### YOUR INSTRUCTIONS
Of all the lines below, output only those starting at the one with "left shoulder: (1017, 454)" and ending at the one with "nose: (326, 528)", both ends included, exactly as written.

Saved entries
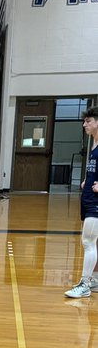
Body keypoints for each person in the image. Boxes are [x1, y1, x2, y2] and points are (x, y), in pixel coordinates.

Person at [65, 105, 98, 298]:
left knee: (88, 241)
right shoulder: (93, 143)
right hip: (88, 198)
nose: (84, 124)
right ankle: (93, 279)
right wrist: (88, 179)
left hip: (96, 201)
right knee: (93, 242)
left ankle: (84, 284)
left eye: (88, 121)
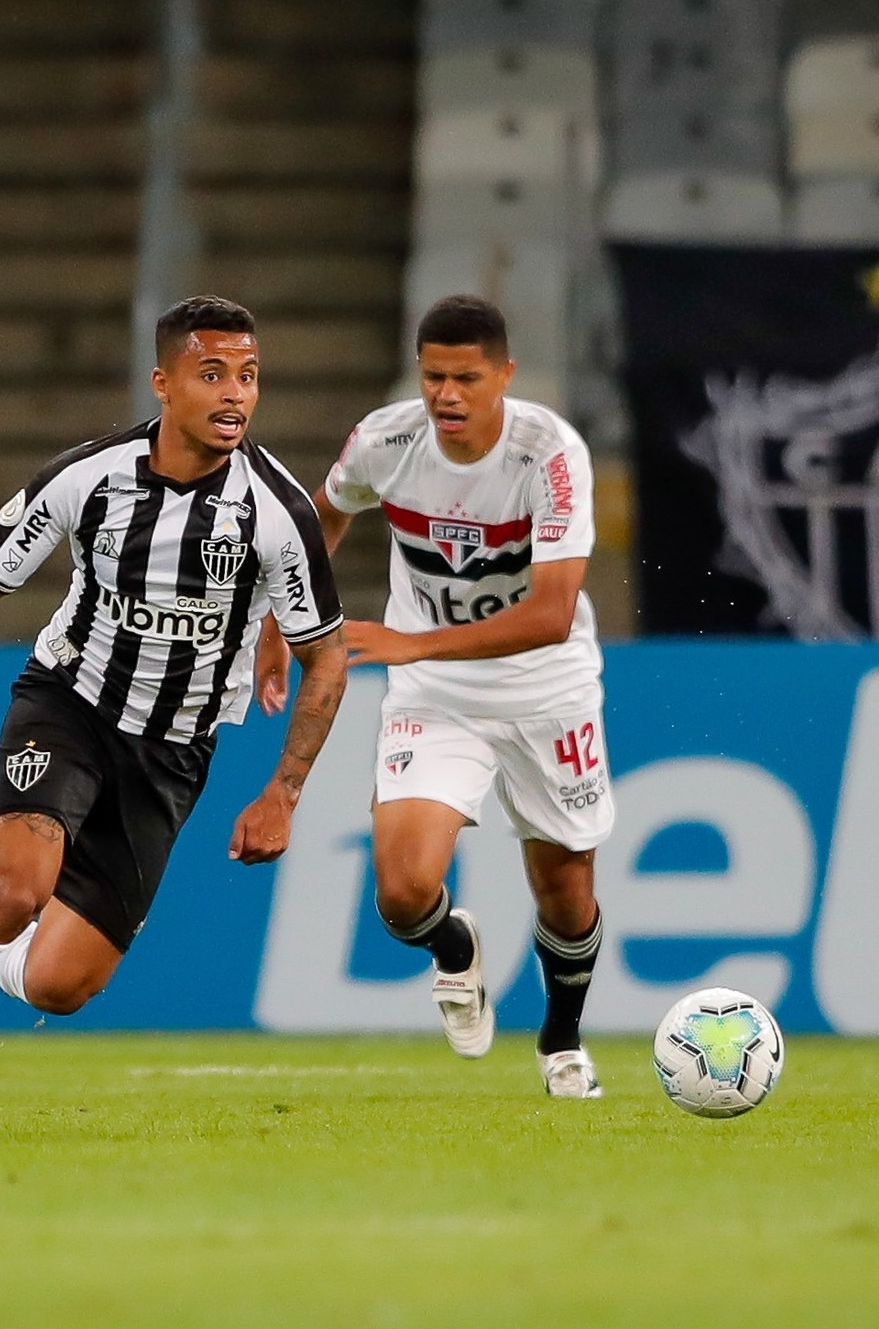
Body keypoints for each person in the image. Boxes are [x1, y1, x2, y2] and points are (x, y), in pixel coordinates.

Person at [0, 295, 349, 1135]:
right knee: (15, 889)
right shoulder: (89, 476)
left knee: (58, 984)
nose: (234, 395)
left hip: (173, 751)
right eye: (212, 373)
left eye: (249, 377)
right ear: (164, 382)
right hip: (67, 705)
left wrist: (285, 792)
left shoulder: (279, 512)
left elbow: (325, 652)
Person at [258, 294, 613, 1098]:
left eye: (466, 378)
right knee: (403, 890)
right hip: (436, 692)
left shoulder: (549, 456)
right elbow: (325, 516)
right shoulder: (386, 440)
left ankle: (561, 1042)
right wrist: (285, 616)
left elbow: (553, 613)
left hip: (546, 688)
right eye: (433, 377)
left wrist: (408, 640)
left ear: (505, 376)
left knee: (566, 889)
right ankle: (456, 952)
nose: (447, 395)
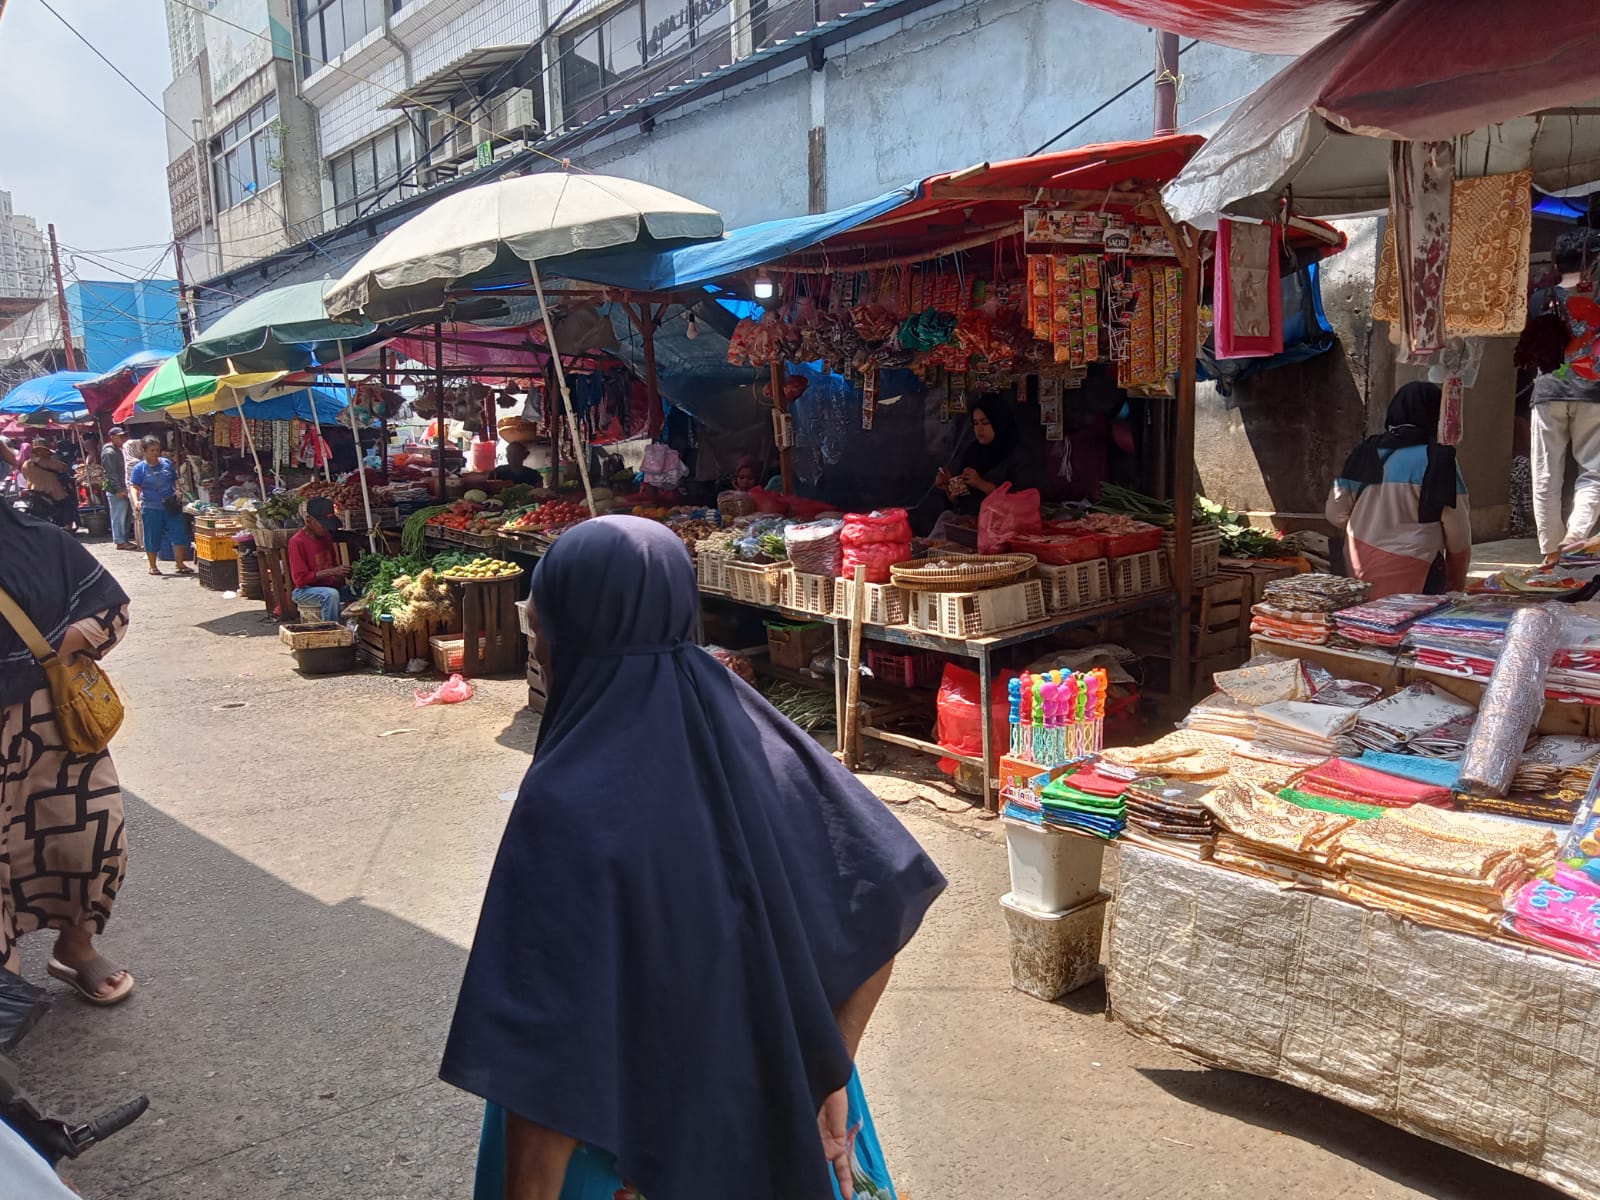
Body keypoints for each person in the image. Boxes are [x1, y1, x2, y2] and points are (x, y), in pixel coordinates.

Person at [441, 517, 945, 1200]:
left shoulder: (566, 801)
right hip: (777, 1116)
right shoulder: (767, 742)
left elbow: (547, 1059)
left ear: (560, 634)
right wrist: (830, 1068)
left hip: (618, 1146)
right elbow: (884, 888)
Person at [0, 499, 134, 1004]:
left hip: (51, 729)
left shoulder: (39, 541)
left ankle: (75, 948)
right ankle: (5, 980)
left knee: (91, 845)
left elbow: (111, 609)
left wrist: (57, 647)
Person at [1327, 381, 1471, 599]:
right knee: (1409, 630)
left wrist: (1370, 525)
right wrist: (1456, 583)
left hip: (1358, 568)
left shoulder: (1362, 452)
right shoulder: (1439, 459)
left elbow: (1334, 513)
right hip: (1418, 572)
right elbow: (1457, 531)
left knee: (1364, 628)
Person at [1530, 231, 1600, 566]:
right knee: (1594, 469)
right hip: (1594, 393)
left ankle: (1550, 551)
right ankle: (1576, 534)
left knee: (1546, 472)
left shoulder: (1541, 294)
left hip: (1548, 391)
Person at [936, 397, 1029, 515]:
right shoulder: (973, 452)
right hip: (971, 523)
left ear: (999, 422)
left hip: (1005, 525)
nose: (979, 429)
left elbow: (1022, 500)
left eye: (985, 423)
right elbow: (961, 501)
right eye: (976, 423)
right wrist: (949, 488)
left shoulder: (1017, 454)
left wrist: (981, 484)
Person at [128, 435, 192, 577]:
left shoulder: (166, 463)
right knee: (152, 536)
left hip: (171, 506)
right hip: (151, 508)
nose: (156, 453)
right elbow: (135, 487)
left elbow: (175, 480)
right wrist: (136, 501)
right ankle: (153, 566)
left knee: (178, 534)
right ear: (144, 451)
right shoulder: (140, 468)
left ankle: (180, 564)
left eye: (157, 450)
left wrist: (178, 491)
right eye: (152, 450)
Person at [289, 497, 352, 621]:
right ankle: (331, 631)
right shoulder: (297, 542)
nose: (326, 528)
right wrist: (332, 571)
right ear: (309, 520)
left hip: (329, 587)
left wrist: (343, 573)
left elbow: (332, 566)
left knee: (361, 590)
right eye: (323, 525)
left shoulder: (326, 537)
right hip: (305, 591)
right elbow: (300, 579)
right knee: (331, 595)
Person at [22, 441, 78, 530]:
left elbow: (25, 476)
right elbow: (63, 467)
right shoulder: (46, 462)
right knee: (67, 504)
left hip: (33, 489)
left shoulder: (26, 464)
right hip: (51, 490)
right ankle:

### SOLUTION
left shoulder: (1017, 454)
left wrist: (981, 484)
Person at [128, 435, 192, 577]:
left shoulder: (166, 463)
right knee: (152, 536)
left hip: (171, 506)
right hip: (151, 508)
nose: (156, 453)
right elbow: (135, 487)
left elbow: (175, 480)
right wrist: (136, 501)
right ankle: (153, 566)
left knee: (178, 534)
right ear: (144, 451)
right shoulder: (140, 468)
left ankle: (180, 564)
left eye: (157, 450)
left wrist: (178, 491)
right eye: (152, 450)
Person at [289, 497, 352, 621]:
right ankle: (331, 631)
right shoulder: (297, 542)
nose: (326, 528)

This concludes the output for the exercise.